Our approach called DockAI is a new technology that combines docking with a state-of-the-art active learning methodology to significantly improve the efficiency and effectiveness of virtual screening and hit identification.
With the advent of make-on-demand commercial libraries, the number of purchasable compounds available for virtual screening has grown exponentially in recent years, with several libraries containing over one billion compounds. These ultra-large libraries offer a wealth of potential hit compounds, but traditional docking approaches that score every compound individually can be cost-prohibitive and time-consuming. That's where DockAI comes in.
Our advanced active learning methodology enables us to select the most informative compounds from a chemical library for docking and scoring, ensuring that we are focusing on the most promising examples and maximizing the chances of identifying hit compounds. This not only increases efficiency but also enhances the overall performance of the method, as demonstrated in case studies where we outperformed other virtual screening approaches, recovering more than 75% of the best docking compounds with a 100-fold reduction in compute cost.
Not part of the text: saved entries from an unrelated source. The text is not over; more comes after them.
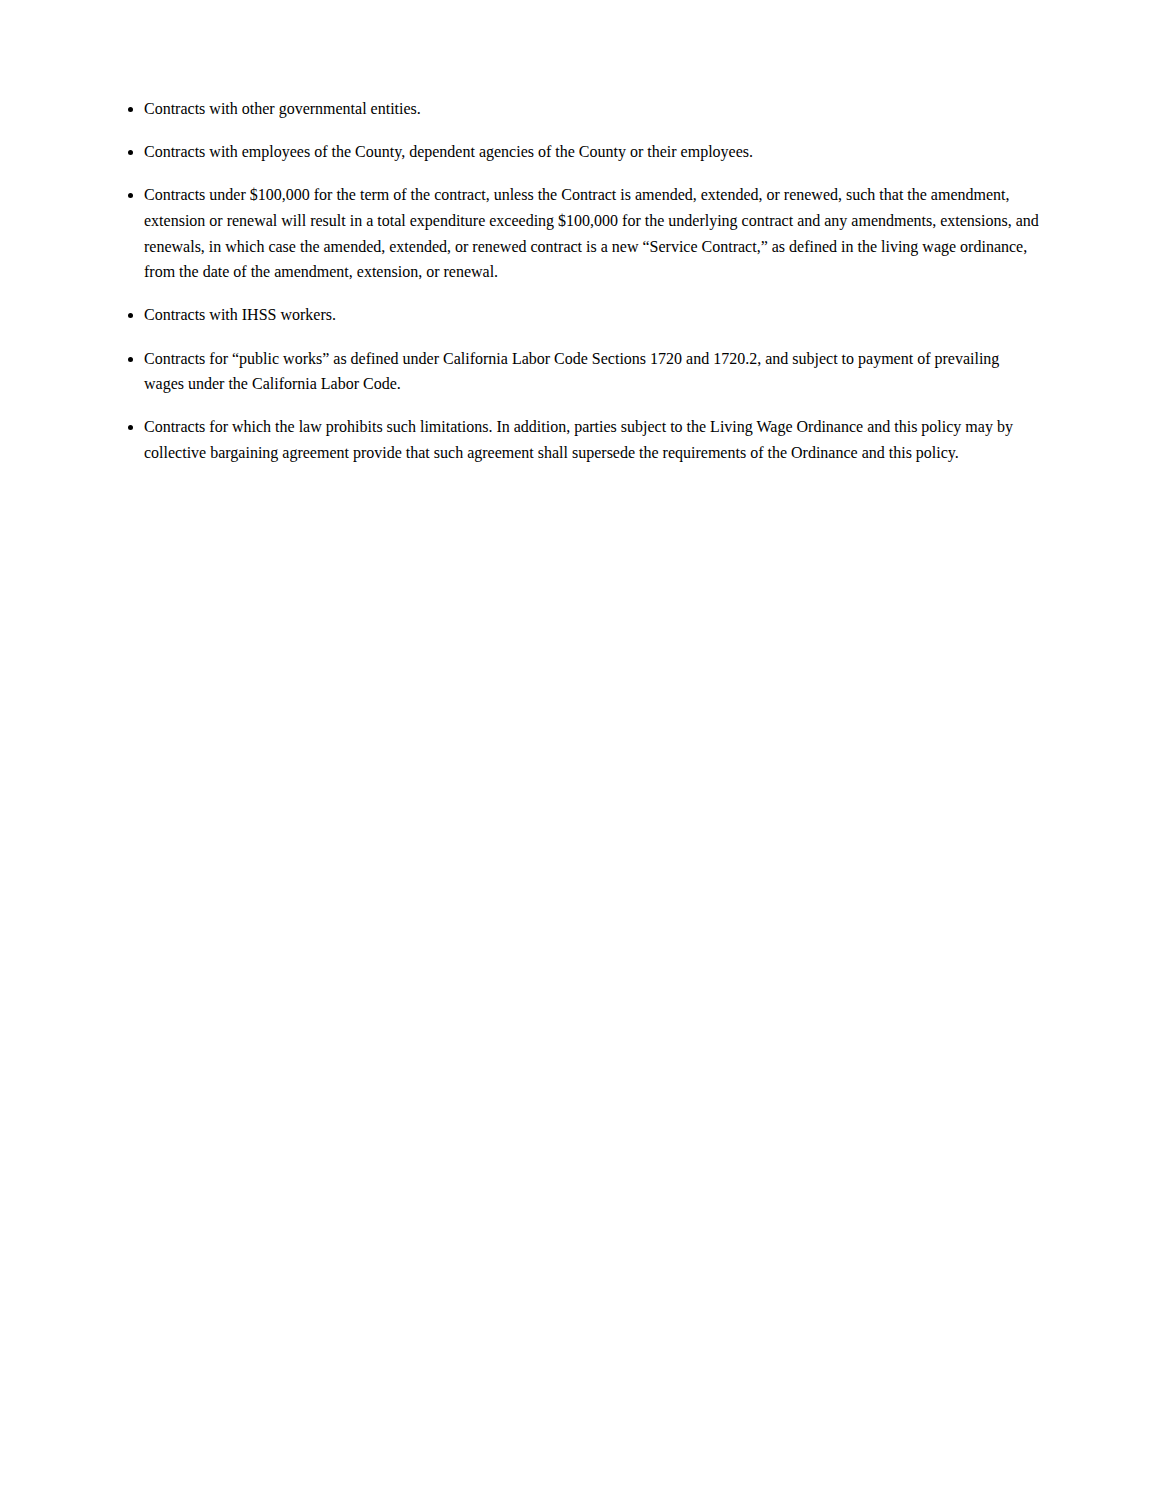Contracts with other governmental entities.
Contracts with employees of the County, dependent agencies of the County or their employees.
Contracts under $100,000 for the term of the contract, unless the Contract is amended, extended, or renewed, such that the amendment, extension or renewal will result in a total expenditure exceeding $100,000 for the underlying contract and any amendments, extensions, and renewals, in which case the amended, extended, or renewed contract is a new “Service Contract,” as defined in the living wage ordinance, from the date of the amendment, extension, or renewal.
Contracts with IHSS workers.
Contracts for “public works” as defined under California Labor Code Sections 1720 and 1720.2, and subject to payment of prevailing wages under the California Labor Code.
Contracts for which the law prohibits such limitations. In addition, parties subject to the Living Wage Ordinance and this policy may by collective bargaining agreement provide that such agreement shall supersede the requirements of the Ordinance and this policy.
In addition to our active learning methodology, DockAI also utilizes a robust docking pipeline that has been carefully designed and tested to handle even the largest and most diverse chemical libraries. With DockAI, we can efficiently search ultra-large libraries or virtual compounds for hit compounds, saving time and resources for other important aspects of your drug discovery research.
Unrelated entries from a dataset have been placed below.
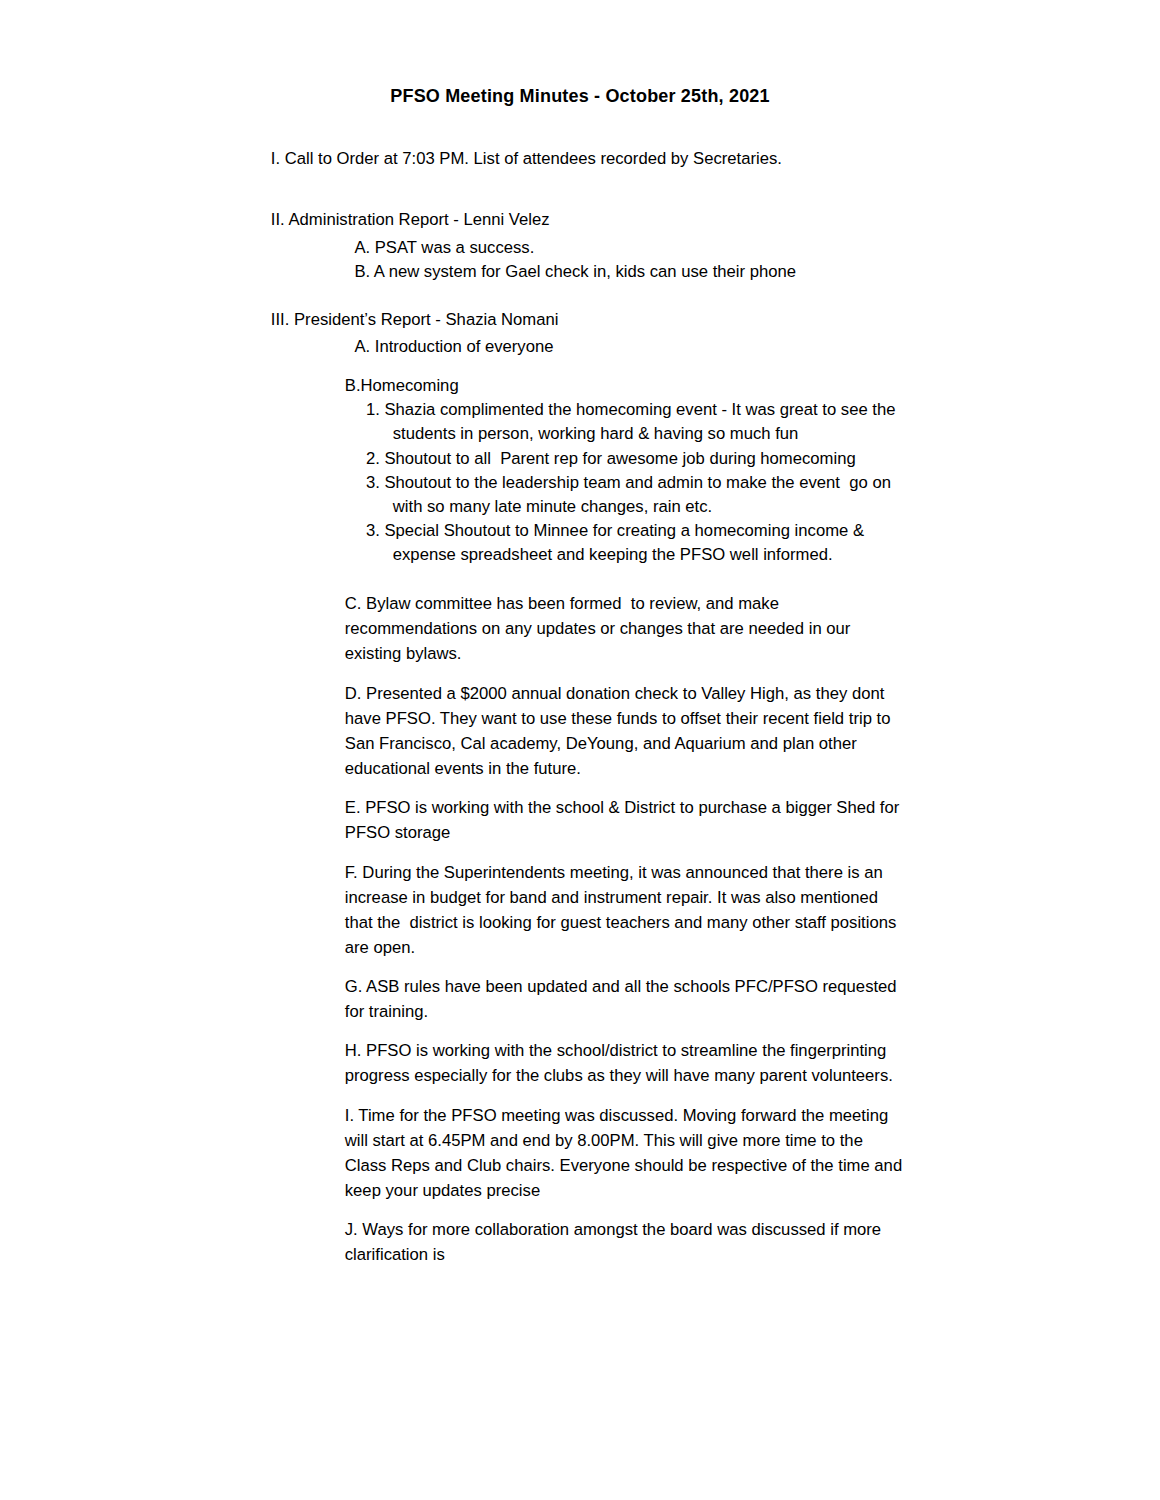PFSO Meeting Minutes - October 25th, 2021
I. Call to Order at 7:03 PM. List of attendees recorded by Secretaries.
II. Administration Report - Lenni Velez
A. PSAT was a success.
B. A new system for Gael check in, kids can use their phone
III. President’s Report - Shazia Nomani
A. Introduction of everyone
B.Homecoming
1. Shazia complimented the homecoming event - It was great to see the students in person, working hard & having so much fun
2. Shoutout to all Parent rep for awesome job during homecoming
3. Shoutout to the leadership team and admin to make the event go on with so many late minute changes, rain etc.
3. Special Shoutout to Minnee for creating a homecoming income & expense spreadsheet and keeping the PFSO well informed.
C. Bylaw committee has been formed to review, and make recommendations on any updates or changes that are needed in our existing bylaws.
D. Presented a $2000 annual donation check to Valley High, as they dont have PFSO. They want to use these funds to offset their recent field trip to San Francisco, Cal academy, DeYoung, and Aquarium and plan other educational events in the future.
E. PFSO is working with the school & District to purchase a bigger Shed for PFSO storage
F. During the Superintendents meeting, it was announced that there is an increase in budget for band and instrument repair. It was also mentioned that the district is looking for guest teachers and many other staff positions are open.
G. ASB rules have been updated and all the schools PFC/PFSO requested for training.
H. PFSO is working with the school/district to streamline the fingerprinting progress especially for the clubs as they will have many parent volunteers.
I. Time for the PFSO meeting was discussed. Moving forward the meeting will start at 6.45PM and end by 8.00PM. This will give more time to the Class Reps and Club chairs. Everyone should be respective of the time and keep your updates precise
J. Ways for more collaboration amongst the board was discussed if more clarification is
The pipeline starts by sampling a subset that will be docked and will constitute the first training set. Then each active learning iteration consists of five steps :
– Train the model on the docked compounds,
– Infer the whole library,
– Pick the best-predicted compounds,
– Dock them within the pocket,
– Add them to the training set
Step after step, the distribution of docking scores in the training set tends to move to good scores. Consequently, the model will be better to identify good docking compounds in the library.
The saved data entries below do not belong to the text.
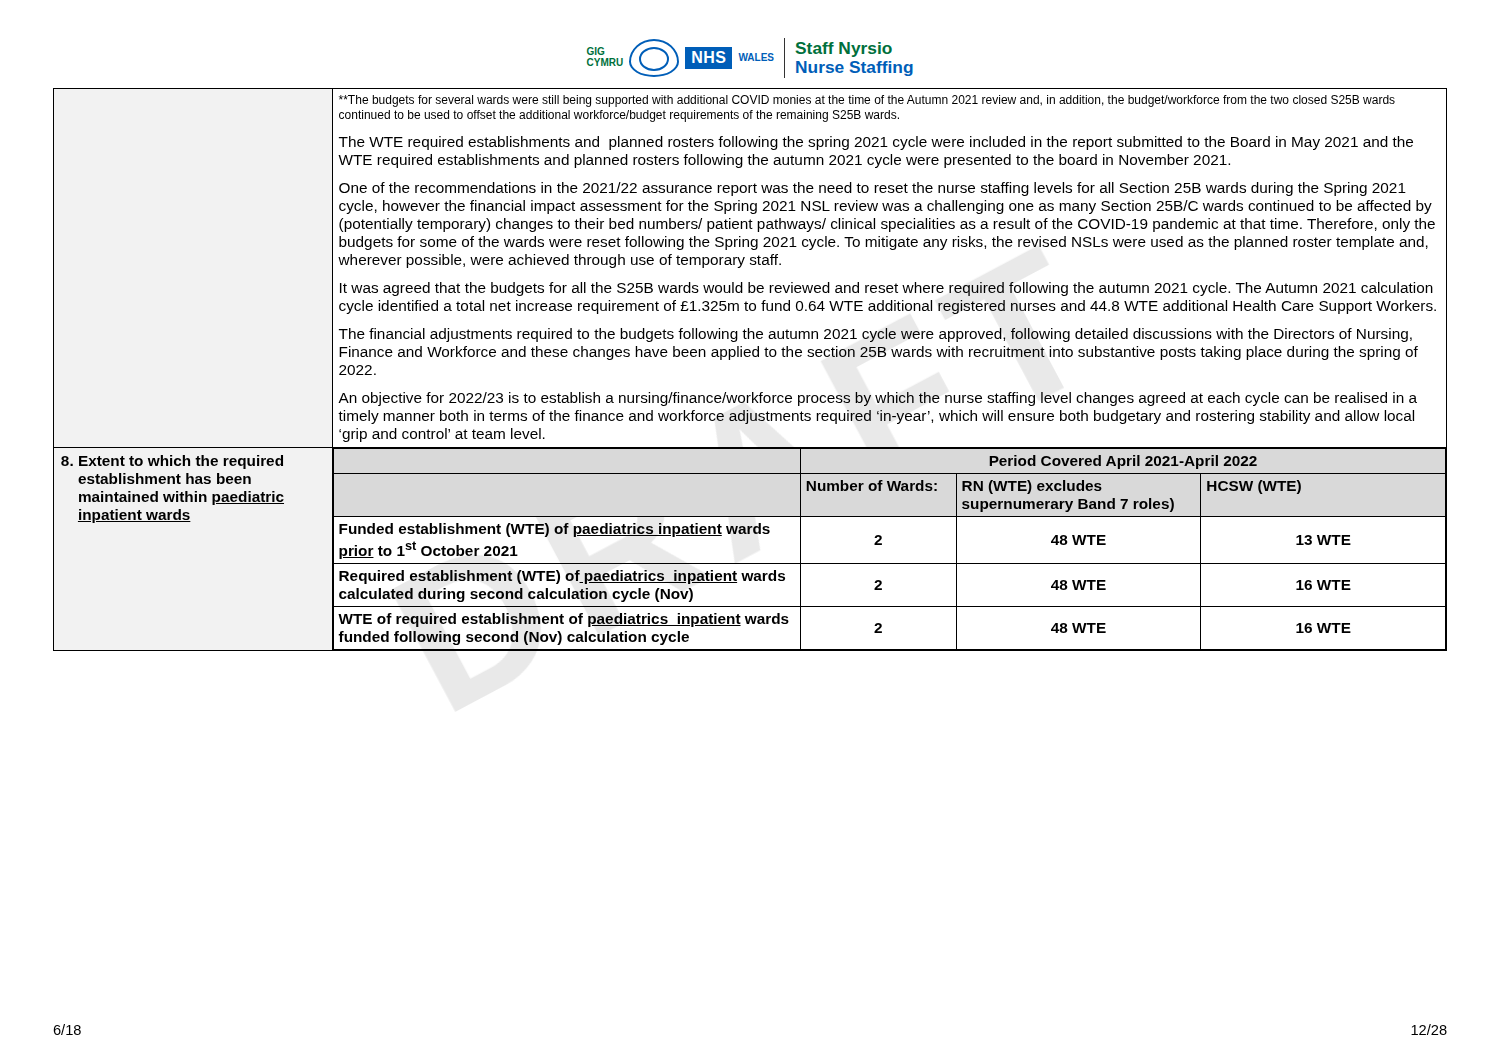DRAFT
GIG
CYMRU
NHS
WALES
Staff Nyrsio
Nurse Staffing
| | **The budgets for several wards were still being supported with additional COVID monies at the time of the Autumn 2021 review and, in addition, the budget/workforce from the two closed S25B wards continued to be used to offset the additional workforce/budget requirements of the remaining S25B wards. The WTE required establishments and planned rosters following the spring 2021 cycle were included in the report submitted to the Board in May 2021 and the WTE required establishments and planned rosters following the autumn 2021 cycle were presented to the board in November 2021. One of the recommendations in the 2021/22 assurance report was the need to reset the nurse staffing levels for all Section 25B wards during the Spring 2021 cycle, however the financial impact assessment for the Spring 2021 NSL review was a challenging one as many Section 25B/C wards continued to be affected by (potentially temporary) changes to their bed numbers/ patient pathways/ clinical specialities as a result of the COVID-19 pandemic at that time. Therefore, only the budgets for some of the wards were reset following the Spring 2021 cycle. To mitigate any risks, the revised NSLs were used as the planned roster template and, wherever possible, were achieved through use of temporary staff. It was agreed that the budgets for all the S25B wards would be reviewed and reset where required following the autumn 2021 cycle. The Autumn 2021 calculation cycle identified a total net increase requirement of £1.325m to fund 0.64 WTE additional registered nurses and 44.8 WTE additional Health Care Support Workers. The financial adjustments required to the budgets following the autumn 2021 cycle were approved, following detailed discussions with the Directors of Nursing, Finance and Workforce and these changes have been applied to the section 25B wards with recruitment into substantive posts taking place during the spring of 2022. An objective for 2022/23 is to establish a nursing/finance/workforce process by which the nurse staffing level changes agreed at each cycle can be realised in a timely manner both in terms of the finance and workforce adjustments required ‘in-year’, which will ensure both budgetary and rostering stability and allow local ‘grip and control’ at team level. |
| Extent to which the required establishment has been maintained within paediatric inpatient wards | / / Period Covered April 2021-April 2022 / / / Number of Wards: / RN (WTE) excludes supernumerary Band 7 roles) / HCSW (WTE) / / Funded establishment (WTE) of paediatrics inpatient wards prior to 1 st October 2021 / 2 / 48 WTE / 13 WTE / / Required establishment (WTE) of paediatrics inpatient wards calculated during second calculation cycle (Nov) / 2 / 48 WTE / 16 WTE / / WTE of required establishment of paediatrics inpatient wards funded following second (Nov) calculation cycle / 2 / 48 WTE / 16 WTE / |
6/18
12/28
Finally, a medical chemist filters the whole set of docked molecules by selecting a sample that maximizes chemical diversity in the molecules that have the best docking scores.
We have also developed a generative AI technology based on synthesis templates. Combined with DockAI, we have a unique capability to explore a huge (1015) chemical space of easy-to-make molecules, with an associated estimated cost of synthesis. The molecules identified using DockAI are not only promising but also readily synthesizable and accessible, making them ideal for further development and optimization.
The top molecules are then pushed into MMGBSA rescoring in a single point.
MMGBSA (Molecular Mechanics Generalized Born Surface Area) is a computational method used in drug discovery projects to rescore chemical compounds. The method combines molecular mechanics and continuum electrostatics to calculate the free energy of binding between a ligand and a protein receptor. The MMGBSA approach uses a molecular dynamics simulation to sample the conformational space of the protein-ligand complex, and then estimates the free energy of binding by summing up the energy components from the molecular mechanic force field and the continuum electrostatics calculations. The final MMGBSA score is a combination of the ligand-receptor interaction energy and the solvation free energy of the complex. The MMGBSA approach is used to rank the predicted binding modes of a set of compounds and identify the most promising candidates for further experimental studies.
And the final listing is reviewed visually by the computational chemist team and the medicinal chemist team.